Here are two things that I'd like to see Intel deliver with Cascade Lake-X when the processor family launches later this year. 

1. Better packaging/thermals

The Skylake-X processors were plagued by poor thermals, caused largely by the poor packaging that I mentioned above. This is a shame because the actual chips would've been capable of so much more had the packaging not held them back. 

To that end, I'd like to see Intel improve -- hopefully, substantially -- the packaging and ultimately thermal characteristics of Cascade Lake-X compared to Skylake-X. If Intel can do this, it'll have a much more appealing product for enthusiasts, and it should enjoy the added benefit of being able to run the chips at higher frequencies out of the box, which will improve the marketability of the chips. 

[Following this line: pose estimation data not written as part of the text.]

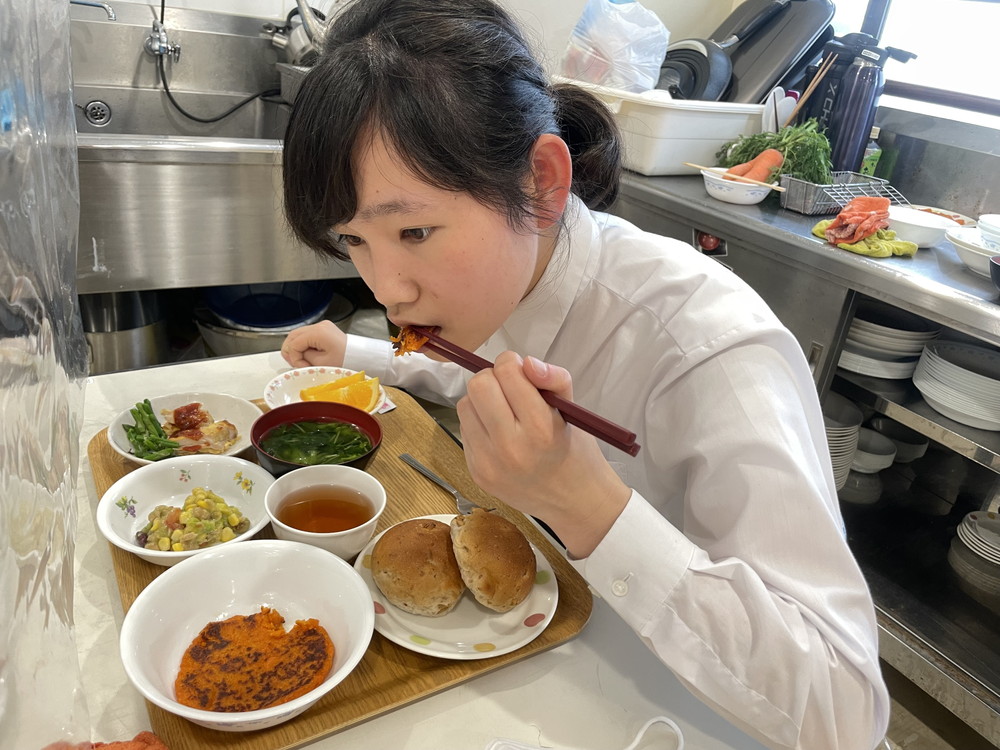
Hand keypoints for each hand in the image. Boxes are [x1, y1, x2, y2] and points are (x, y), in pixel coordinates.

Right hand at [280, 320, 347, 366]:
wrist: (359, 356)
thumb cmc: (345, 360)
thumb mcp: (322, 363)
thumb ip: (305, 358)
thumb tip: (296, 356)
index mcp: (318, 332)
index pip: (294, 343)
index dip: (294, 357)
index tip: (301, 367)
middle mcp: (319, 325)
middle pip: (293, 336)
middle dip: (291, 351)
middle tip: (296, 364)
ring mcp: (321, 326)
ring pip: (297, 335)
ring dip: (296, 348)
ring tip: (302, 361)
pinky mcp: (324, 330)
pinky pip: (306, 335)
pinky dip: (303, 345)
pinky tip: (308, 355)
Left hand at [457, 352, 629, 557]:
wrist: (573, 501)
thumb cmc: (574, 450)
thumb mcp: (573, 410)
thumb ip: (554, 378)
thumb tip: (525, 362)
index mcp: (540, 428)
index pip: (507, 372)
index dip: (513, 364)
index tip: (522, 374)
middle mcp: (511, 447)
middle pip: (478, 385)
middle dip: (493, 379)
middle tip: (509, 390)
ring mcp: (489, 463)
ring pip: (465, 405)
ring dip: (481, 401)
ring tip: (503, 413)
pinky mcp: (476, 473)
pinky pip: (464, 430)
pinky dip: (478, 424)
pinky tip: (499, 435)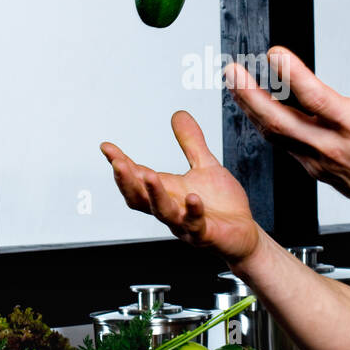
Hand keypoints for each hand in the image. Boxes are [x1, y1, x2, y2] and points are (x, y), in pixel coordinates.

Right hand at [100, 111, 263, 265]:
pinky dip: (193, 211)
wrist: (244, 233)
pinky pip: (195, 224)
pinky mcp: (204, 234)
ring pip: (162, 212)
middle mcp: (170, 209)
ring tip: (149, 175)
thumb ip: (190, 143)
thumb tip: (178, 114)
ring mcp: (185, 224)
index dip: (120, 163)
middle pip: (139, 198)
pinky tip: (193, 198)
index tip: (106, 147)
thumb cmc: (222, 204)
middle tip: (117, 163)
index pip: (137, 177)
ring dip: (154, 194)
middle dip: (127, 181)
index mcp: (167, 192)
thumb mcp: (205, 166)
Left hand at [225, 18, 349, 219]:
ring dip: (251, 108)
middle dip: (251, 95)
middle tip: (232, 70)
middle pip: (280, 121)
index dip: (293, 75)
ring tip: (235, 82)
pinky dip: (265, 125)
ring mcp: (318, 160)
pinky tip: (254, 107)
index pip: (316, 99)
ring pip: (274, 134)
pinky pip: (282, 144)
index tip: (275, 53)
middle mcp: (331, 146)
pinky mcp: (313, 169)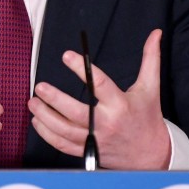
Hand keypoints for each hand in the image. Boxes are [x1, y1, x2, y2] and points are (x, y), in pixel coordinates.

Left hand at [29, 29, 169, 169]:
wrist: (152, 155)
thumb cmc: (148, 117)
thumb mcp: (151, 87)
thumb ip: (150, 59)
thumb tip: (156, 33)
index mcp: (120, 104)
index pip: (98, 83)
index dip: (81, 68)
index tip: (67, 56)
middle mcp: (106, 123)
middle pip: (76, 112)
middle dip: (55, 99)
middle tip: (40, 87)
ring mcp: (95, 139)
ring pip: (65, 130)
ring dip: (46, 116)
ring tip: (33, 102)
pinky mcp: (89, 151)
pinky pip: (63, 144)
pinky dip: (47, 134)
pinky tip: (38, 121)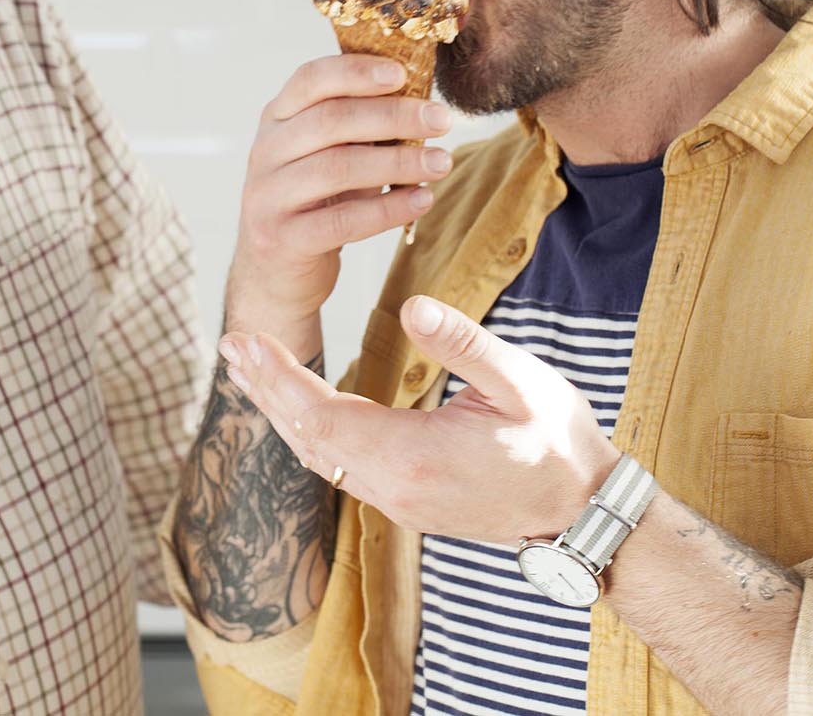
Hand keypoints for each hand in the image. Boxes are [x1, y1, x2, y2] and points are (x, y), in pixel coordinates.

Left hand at [219, 295, 619, 543]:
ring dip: (282, 411)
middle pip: (307, 438)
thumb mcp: (519, 381)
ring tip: (250, 369)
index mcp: (413, 456)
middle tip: (231, 344)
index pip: (321, 416)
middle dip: (266, 389)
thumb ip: (463, 343)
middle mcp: (393, 488)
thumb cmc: (555, 440)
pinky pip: (339, 466)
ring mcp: (397, 501)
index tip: (247, 341)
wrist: (581, 510)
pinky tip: (297, 405)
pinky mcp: (404, 502)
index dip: (279, 378)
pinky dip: (309, 430)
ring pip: (319, 456)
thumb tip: (415, 304)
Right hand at [224, 55, 453, 335]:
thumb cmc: (314, 203)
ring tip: (442, 162)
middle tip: (441, 120)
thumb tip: (421, 103)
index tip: (403, 74)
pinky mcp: (281, 239)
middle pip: (330, 121)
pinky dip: (387, 209)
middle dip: (393, 116)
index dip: (356, 71)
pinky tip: (421, 201)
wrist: (274, 273)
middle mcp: (265, 152)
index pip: (311, 80)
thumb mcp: (328, 156)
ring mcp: (268, 196)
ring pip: (337, 168)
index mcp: (277, 119)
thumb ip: (359, 130)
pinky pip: (342, 221)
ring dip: (399, 162)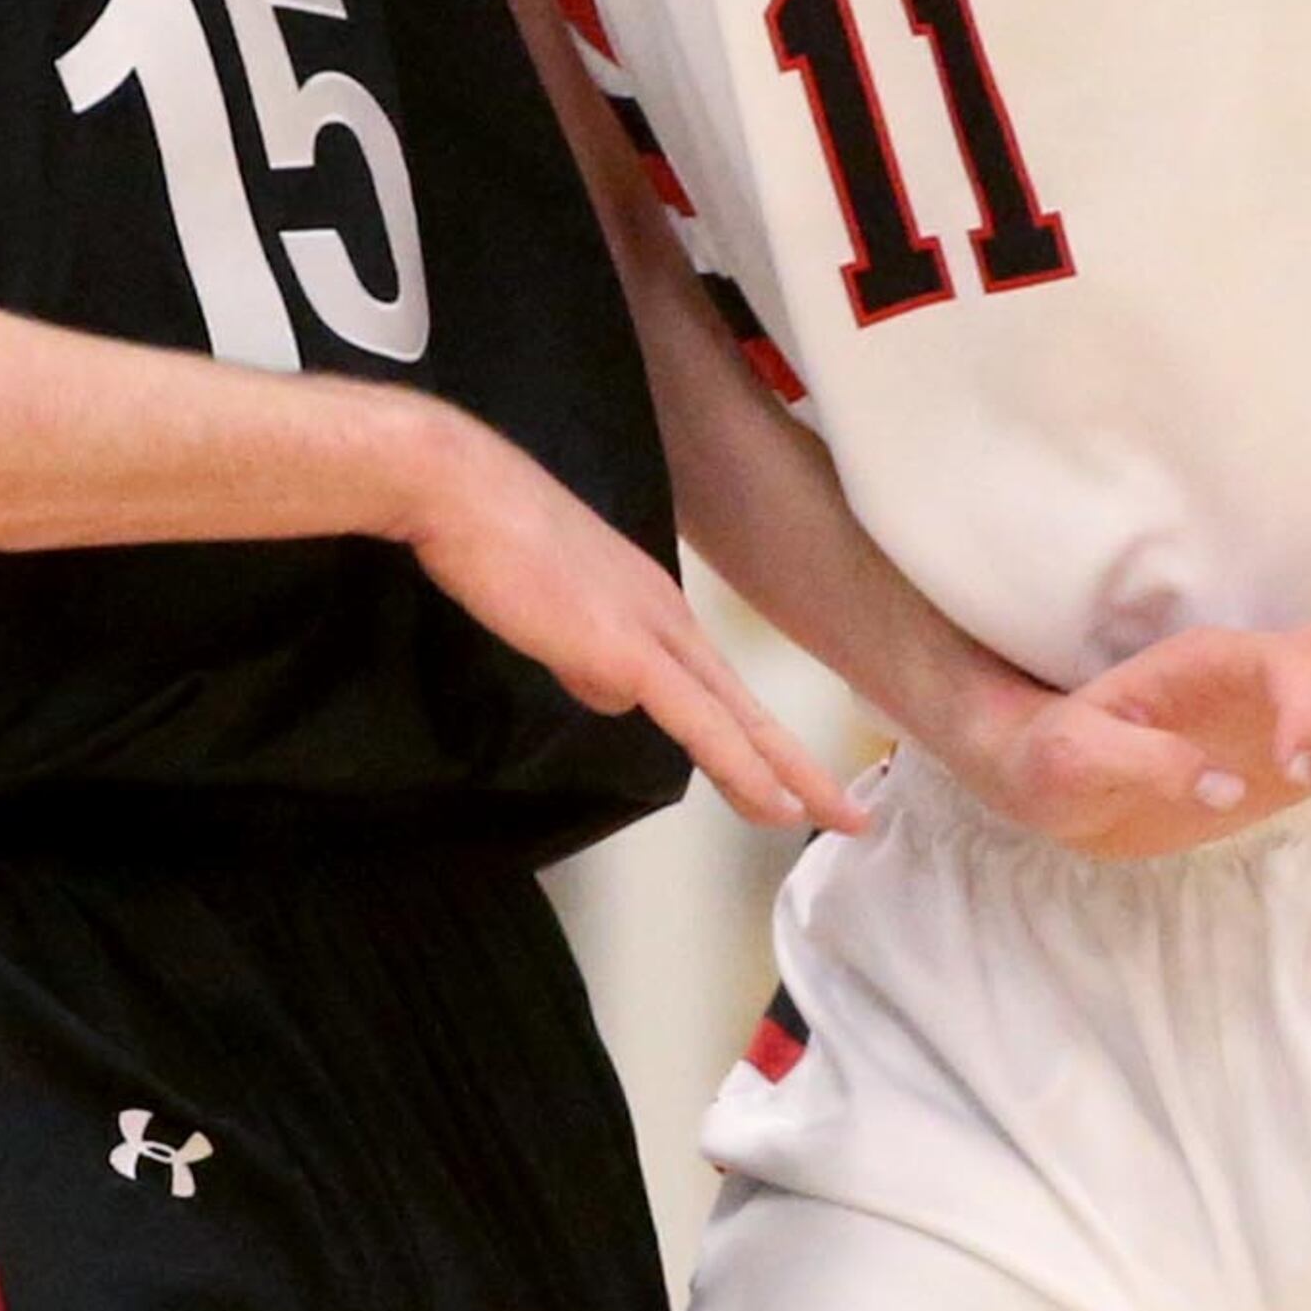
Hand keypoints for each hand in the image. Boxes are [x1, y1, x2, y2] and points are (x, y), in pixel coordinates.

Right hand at [395, 412, 868, 840]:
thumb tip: (608, 693)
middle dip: (799, 764)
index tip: (788, 768)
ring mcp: (654, 633)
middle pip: (745, 705)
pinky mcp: (630, 652)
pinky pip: (701, 724)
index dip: (755, 731)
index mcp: (650, 603)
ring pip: (736, 719)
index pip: (715, 682)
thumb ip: (584, 655)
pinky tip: (776, 802)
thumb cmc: (488, 540)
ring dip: (785, 775)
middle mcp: (667, 616)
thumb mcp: (549, 608)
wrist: (462, 493)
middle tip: (848, 810)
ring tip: (831, 817)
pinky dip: (743, 767)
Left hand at [969, 615, 1310, 863]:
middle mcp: (1259, 678)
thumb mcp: (1069, 763)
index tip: (1297, 772)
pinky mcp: (1295, 760)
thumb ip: (1138, 763)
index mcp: (1208, 663)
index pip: (1284, 662)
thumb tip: (1221, 785)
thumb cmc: (1053, 760)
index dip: (1303, 709)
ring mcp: (1284, 716)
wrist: (1053, 780)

2. More cores for the money

With Skylake-X, Intel delivered a substantial increase in the number of processor cores it offered for the money. For some context, the prior-generation Broadwell-E chip came with up to 10 cores and cost $1,723. The top Skylake-X part comes with 18 cores for $1,999, each of which is superior to the ones found on Broadwell-E. The 10-core Skylake-X costs around $999. 

For Intel to dramatically improve the value proposition of Cascade Lake-X compared to Skylake-X, the company will need to further boost the number of cores it offers per dollar. 

The current Skylake-X lineup consists of six, eight, 10, 12, 14, 16, and 18 core models. It would probably be prudent for Intel to eliminate the six-core model from the lineup entirely, and a case easily could be made for eliminating the eight-core model, as well, given that Intel will be bringing an eight-core Coffee Lake part to its cheaper mainstream desktop platforms.

If Intel were to offer the 10-core part at, say, $599, and then go up to, perhaps, $1,499 for the 18-core part, then the Cascade Lake-X lineup would be a lot more compelling than the current Skylake-X lineup. 

Foolish bottom line

Ultimately, Intel's high-end desktop parts make up a small part of its enthusiast desktop-processor shipments, but if the company can improve the value proposition of this line of products, more enthusiasts could choose the high-end desktop parts over the cheaper mainstream desktop parts.

Customers increasingly opting for high-end desktop parts would mean higher average selling prices -- which means revenue and profit for the company's personal computer chip business -- so it's in Intel's best interest to get aggressive here.